Discussing The Claim Requirements With A Bankruptcy Attorney In Sullivan, Indiana

by | Nov 7, 2014 | Bankruptcy

Indiana bankruptcy laws require all consumers to enroll into a credit-counseling course before they make any attempts to petition the court for any chapter. According to the Bankruptcy Act of 2005, there must be a six-month period between the completion of this course and their court petition. This provides ample time for them to seek other resolutions through legal counsel to settle their debts first. If you wish to file for either Chapter 7 and 13, you should contact a Bankruptcy Attorney in Sullivan Indiana today.

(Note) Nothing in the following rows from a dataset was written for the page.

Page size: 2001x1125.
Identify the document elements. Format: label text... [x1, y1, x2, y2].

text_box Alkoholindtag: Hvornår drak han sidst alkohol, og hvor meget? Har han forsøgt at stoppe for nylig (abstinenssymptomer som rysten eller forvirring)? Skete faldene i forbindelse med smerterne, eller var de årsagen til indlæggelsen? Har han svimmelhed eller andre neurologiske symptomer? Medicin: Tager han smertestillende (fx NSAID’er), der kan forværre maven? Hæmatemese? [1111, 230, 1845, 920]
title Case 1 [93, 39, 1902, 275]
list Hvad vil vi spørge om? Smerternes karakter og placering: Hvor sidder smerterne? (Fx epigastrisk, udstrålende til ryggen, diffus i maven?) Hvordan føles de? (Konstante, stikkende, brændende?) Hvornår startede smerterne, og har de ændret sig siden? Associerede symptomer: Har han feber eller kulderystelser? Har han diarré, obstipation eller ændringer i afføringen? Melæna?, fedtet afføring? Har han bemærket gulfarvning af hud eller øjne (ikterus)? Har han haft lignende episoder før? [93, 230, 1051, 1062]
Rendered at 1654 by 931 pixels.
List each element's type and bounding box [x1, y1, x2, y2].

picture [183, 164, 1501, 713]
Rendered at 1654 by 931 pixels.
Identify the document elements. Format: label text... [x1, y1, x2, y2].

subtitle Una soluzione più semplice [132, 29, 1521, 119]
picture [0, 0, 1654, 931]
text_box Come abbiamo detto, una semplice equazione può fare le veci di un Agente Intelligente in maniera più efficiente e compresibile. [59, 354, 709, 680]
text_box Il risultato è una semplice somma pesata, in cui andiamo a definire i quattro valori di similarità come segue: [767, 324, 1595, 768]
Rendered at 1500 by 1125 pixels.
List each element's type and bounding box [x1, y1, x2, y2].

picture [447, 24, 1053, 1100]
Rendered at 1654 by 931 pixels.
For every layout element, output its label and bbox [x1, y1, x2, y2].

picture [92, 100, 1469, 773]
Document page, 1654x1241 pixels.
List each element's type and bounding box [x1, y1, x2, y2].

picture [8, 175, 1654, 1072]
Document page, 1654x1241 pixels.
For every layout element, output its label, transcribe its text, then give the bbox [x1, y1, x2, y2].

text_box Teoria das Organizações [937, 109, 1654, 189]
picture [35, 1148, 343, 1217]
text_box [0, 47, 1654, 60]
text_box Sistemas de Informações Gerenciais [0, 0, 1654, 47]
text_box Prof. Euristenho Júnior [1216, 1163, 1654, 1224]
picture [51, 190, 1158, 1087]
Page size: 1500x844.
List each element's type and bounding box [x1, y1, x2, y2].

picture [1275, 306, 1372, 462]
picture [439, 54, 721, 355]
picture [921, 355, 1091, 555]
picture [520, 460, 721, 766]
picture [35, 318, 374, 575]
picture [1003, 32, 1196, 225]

What are the Requirements of Bankruptcy

All consumers are required to pass the means test as outlined in the Indiana state bankruptcy laws. To pass this assessment, the consumer’s income must range either above or below a specific average based on the type of bankruptcy chapter they are filing. If they wish to file chapter 13, their income level should be greater than $41,677, which is the average household income for Sullivan County. If they wish to file for chapter 7, their income should fall below this median.

How is Income Evaluated?

The first step for examining is to collect all income statements from the consumer for the last six months. This includes everything from their wages to profits earned from a rental property or dividends from stocks. The attorney uses these figures to arrive at an approximate annual income level for the consumer and establishes for which bankruptcy chapter he or she is eligible.

Reviewing the Property

An attorney makes determinations about the consumer’s property after examining all titles and deeds available. If a consumer wishes to file for chapter 7, he or she must possess properties and assets that equate to the value of their debts. The process requires them to settle debts through liquidation.

Bankruptcy is a debt-relief opportunity in which consumers can acquire either more time to resolve their debts or sell their property to pay off their debts. When consumers are overwhelmed by debt, this is an advantageous choice to prevent any further financial hardships.